**Document passage**

★ ★ ★ ★

Sanctions against Iran hurt Sri Lanka: president
FEB 01 -
US-led sanctions aimed at spurring Iran to abandon its nuclear programme also hurt Sri Lanka, which imports all its oil, the island's president said on Tuesday.
Sri Lanka's only oil refinery is geared to handle Iranian light crude and any disruption to supplies from Iran would be a blow to the island of 20 million people, President Mahinda Rajapakse told reporters in Colombo.
Iran accounts for 93 percent of Sri Lanka's oil imports.
US officials were expected in Sri Lanka this week to discuss the implications of the sanctions against Iran.
"We will ask them to give us an alternative (supply)," said Rajapakse.
"They are not punishing Iran, but us -- the small countries."
Iran was extending seven months' credit to Sri Lanka to buy crude oil and trade terms were favourable to the tropical resort nation, he said.
India has said it will continue to import oil from Iran, joining China in refusing to bow to intensifying US pressure not to do business with the Islamic republic.
The West fears Iran is trying to build a nuclear bomb. Tehran insists its nuclear programme is only for civilian use and refuses to abandon its uranium enrichment activities.
Tehran's response to recent, severe Western economic sanctions against its finance and all-important oil sectors has been to defiantly ramp up its nuclear activities.

★ ★ ★ ★

**Input data**

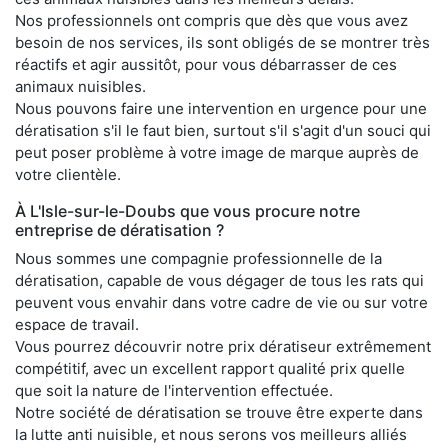
Nos professionnels ont compris que dès que vous avez
besoin de nos services, ils sont obligés de se montrer très
réactifs et agir aussitôt, pour vous débarrasser de ces
animaux nuisibles.
Nous pouvons faire une intervention en urgence pour une
dératisation s'il le faut bien, surtout s'il s'agit d'un souci qui
peut poser problème à votre image de marque auprès de
votre clientèle.
À L'Isle-sur-le-Doubs que vous procure notre
entreprise de dératisation ?
Nous sommes une compagnie professionnelle de la
dératisation, capable de vous dégager de tous les rats qui
peuvent vous envahir dans votre cadre de vie ou sur votre
espace de travail.
Vous pourrez découvrir notre prix dératiseur extrêmement
compétitif, avec un excellent rapport qualité prix quelle
que soit la nature de l'intervention effectuée.
Notre société de dératisation se trouve être experte dans
la lutte anti nuisible, et nous serons vos meilleurs alliés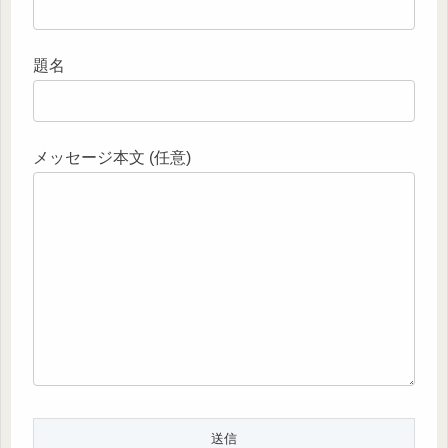
題名
メッセージ本文 (任意)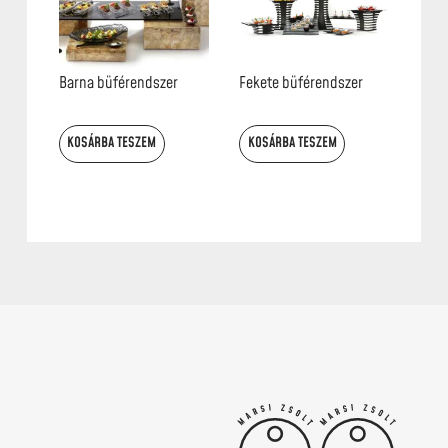
Barna büférendszer
Fekete büférendszer
KOSÁRBA TESZEM
KOSÁRBA TESZEM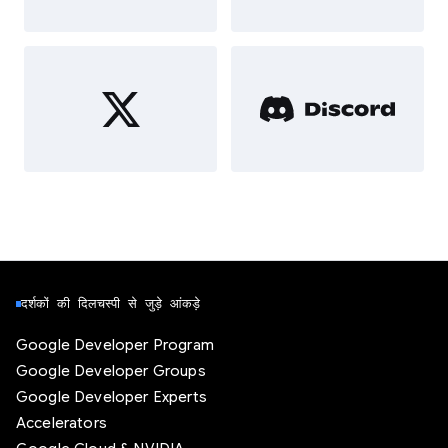
दर्शकों की दिलचस्पी से जुड़े आंकड़े
Google Developer Program
Google Developer Groups
Google Developer Experts
Accelerators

★ ★ ★ ★

**Complete the following**
A: In the Iran sanctions article, what share of Sri Lanka's oil imports comes from Iran?
B: Please say whether each statement agrees with the Iran sanctions article, answering yes or no and quoting the words that decide it: (i) Sri Lanka's only oil refinery is set up for Iranian light crude. (ii) Iran gives Sri Lanka twelve months' credit to buy crude oil. (iii) India has agreed to stop importing oil from Iran.

**Solved problems**
A: 93 percent.

B:
(i) Yes: "Sri Lanka's only oil refinery is geared to handle Iranian light crude"
(ii) No: "Iran was extending seven months' credit to Sri Lanka to buy crude oil"
(iii) No: "India has said it will continue to import oil from Iran"